Error metrics for Skewed Classes

2018-04-05 00:00 | Source

Previous: error analysis, single row number of error metrics to tell how well its doing

This is cancer examples, where we have 1% error test. Suppose to be good learning algorithm?
But as it turns out, the cancer patients only 0.50%. If we set the function that ignore X, only set y = 0 all the time(set all patients don't have cancer), then automatically we have 0.5% error test. EVEN BETTER!(sarcastically)

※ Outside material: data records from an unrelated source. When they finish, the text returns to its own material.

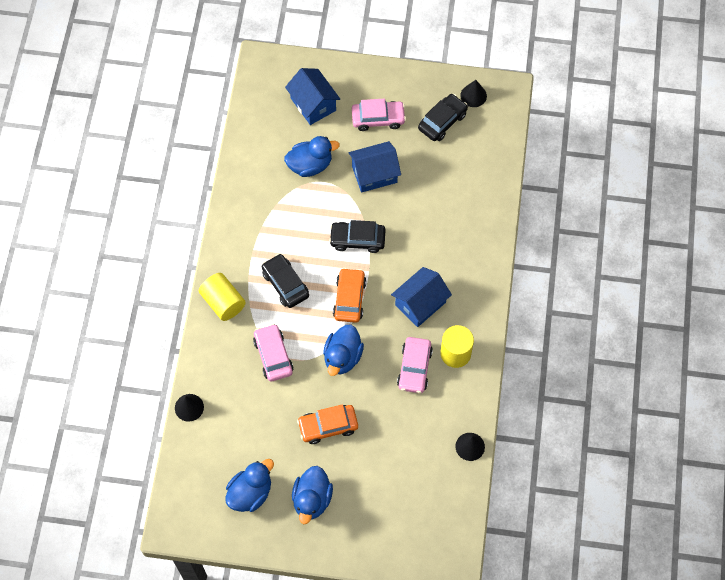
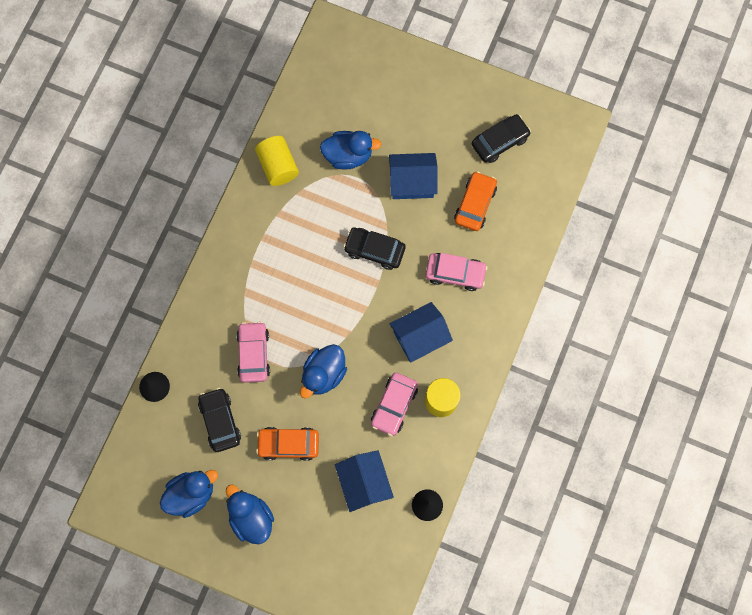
camera: 15 degrees right, 10 degrees up
(223, 302) = (218, 283): yellow cylinder -> yellow cylinder (278, 166)
(285, 284) = (287, 280): black car -> black car (220, 421)
(312, 499) = (251, 517): blue duck -> blue duck turned 120 degrees clockwise
(313, 104) = (370, 88): blue house -> blue house (364, 483)
(349, 299) = (348, 312): orange car -> orange car (475, 204)
(378, 118) = (433, 121): pink car -> pink car (455, 273)
(473, 95) = (541, 120): black cone -> none

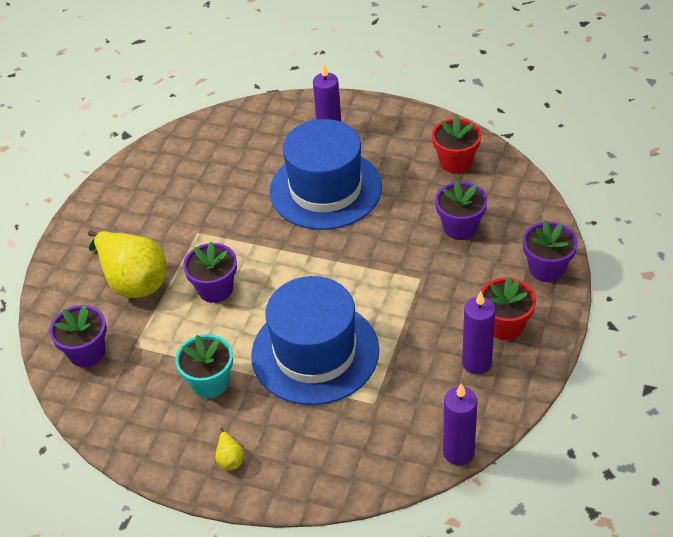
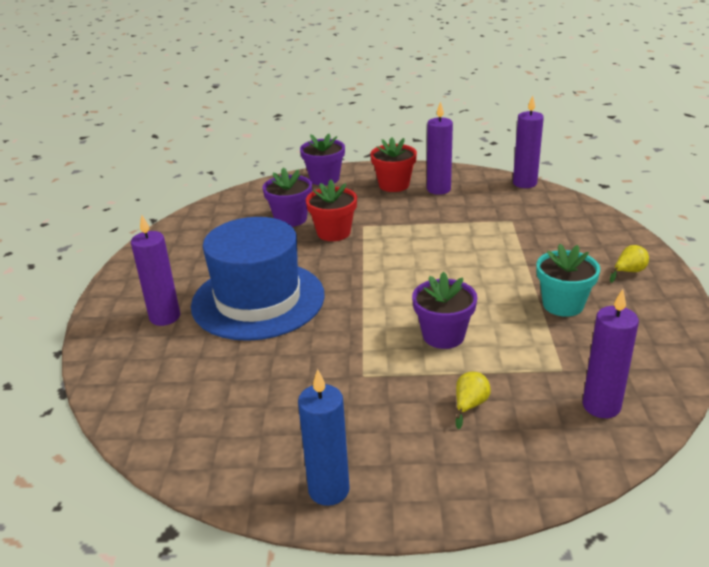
camera: 110 degrees left, 15 degrees down
(87, 352) = (601, 406): purple flower pot -> purple candle
(109, 198) = (329, 490): none -> blue candle
(133, 281) = (470, 405): yellow pear -> yellow pear, size x0.41
(315, 352) = (481, 257): blue hat -> none
(455, 162) = (200, 235): red flower pot -> red flower pot (333, 232)

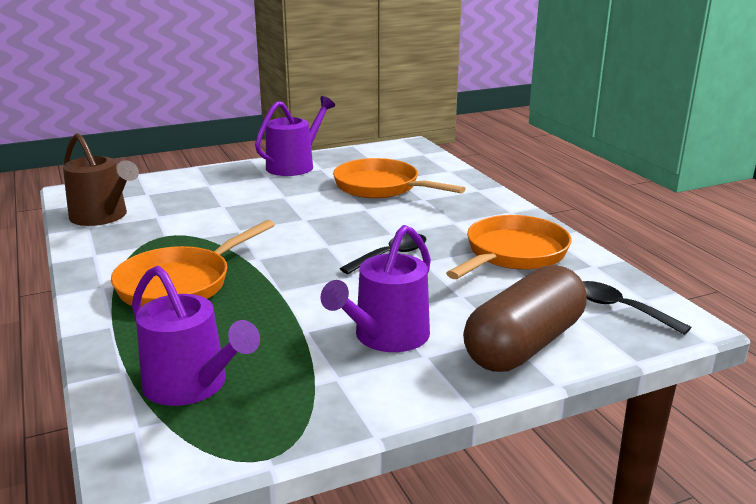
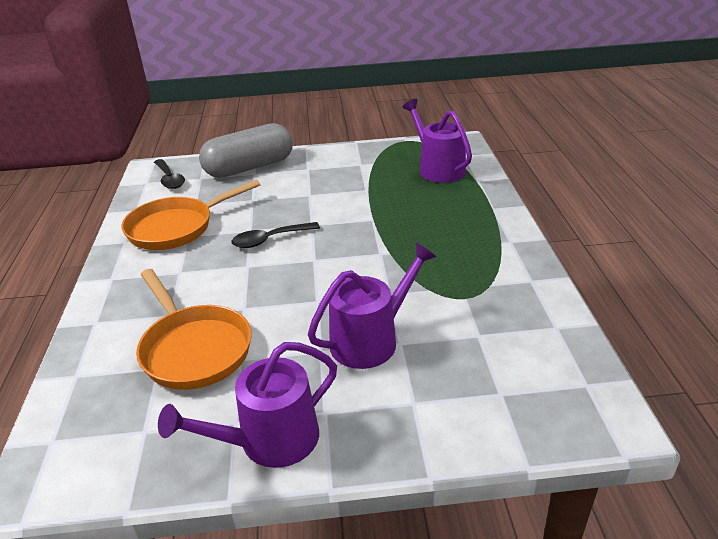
camera: 160 degrees left, 10 degrees up
(102, 216) = (545, 345): brown watering can -> none
(180, 283) = (447, 235): orange pan -> none
(386, 337) = (320, 180): purple watering can -> purple watering can (370, 340)
(524, 344) = (250, 167): brown capsule -> grey capsule

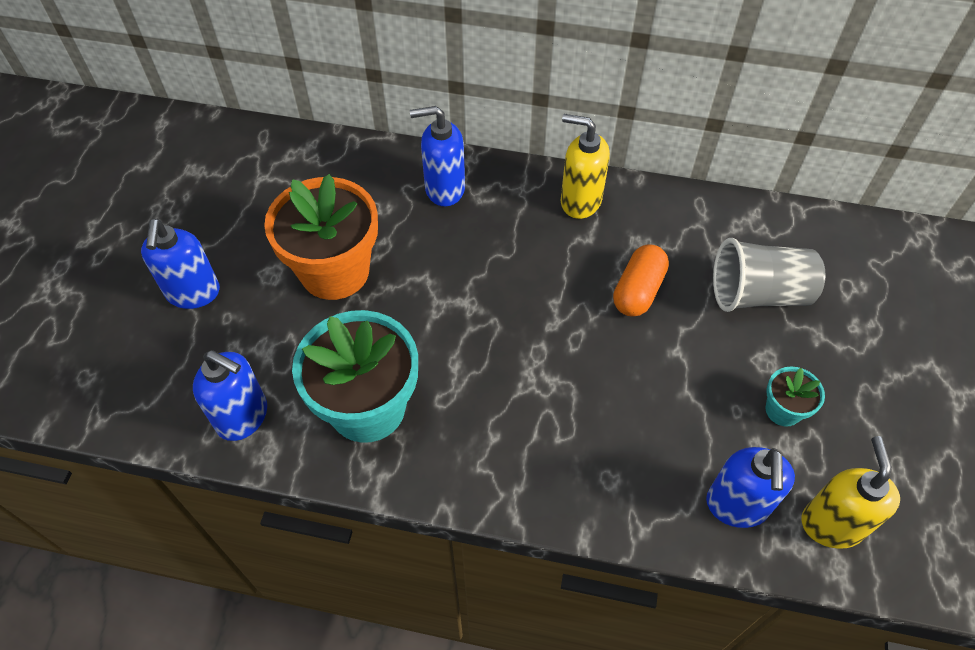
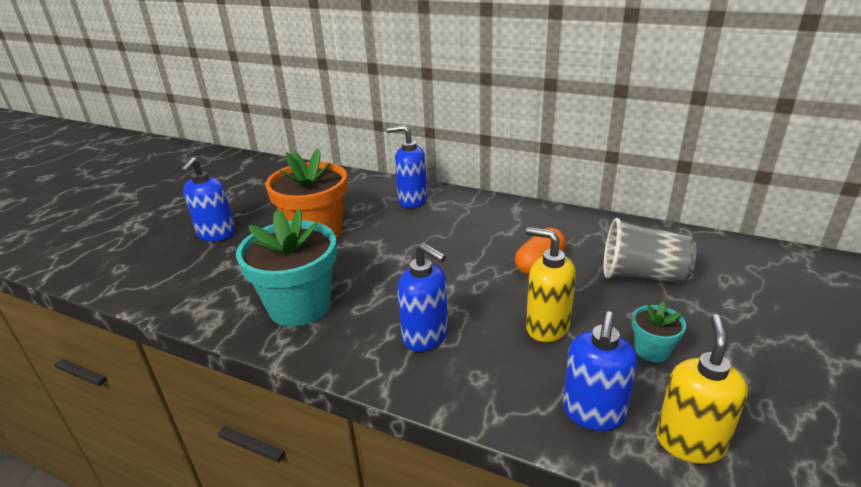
camera: 15 degrees right, 25 degrees down
(243, 417) = (207, 300): blue soap dispenser -> blue soap dispenser (426, 337)
(580, 201) = (509, 213): yellow soap dispenser -> yellow soap dispenser (547, 327)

If this the problem, then it is called Skewed classes. And become much harder problem.
Skewed classes: The data that we have turns out not balance, it weight more to one class than the other
Which turns out ignore the data is more correct than incorporating data.
The solution? Even improving the accuracy of the algorithms, it still lack the prediction of real overall output
Better come up with different metrics

One of different error metrics
Performs 2x2 table an observed whether the predicted match the actual or not
Precision : the ratio of patients actually have cancer based on all cancer prediction (actual positive/predicted positive)
Recall: the ratio of correctly tell them if they are indeed have a cancer. The higher the recall, the better our learning algorithm.
Using these, in skew classes, there's no possible to cheat ( 0 or 1 all the time). For example if we set y = 0(all patients don't have cancer) all the time, then we would have recall = 0. That is we can't predict at all whether or not the patients have cancer.
With Precision/Recall , we can tell how's the algorithm is doing well even if we have skew classes. Good error metrics for evaluation classifier for skewed classes rather than just classification error/accuracy.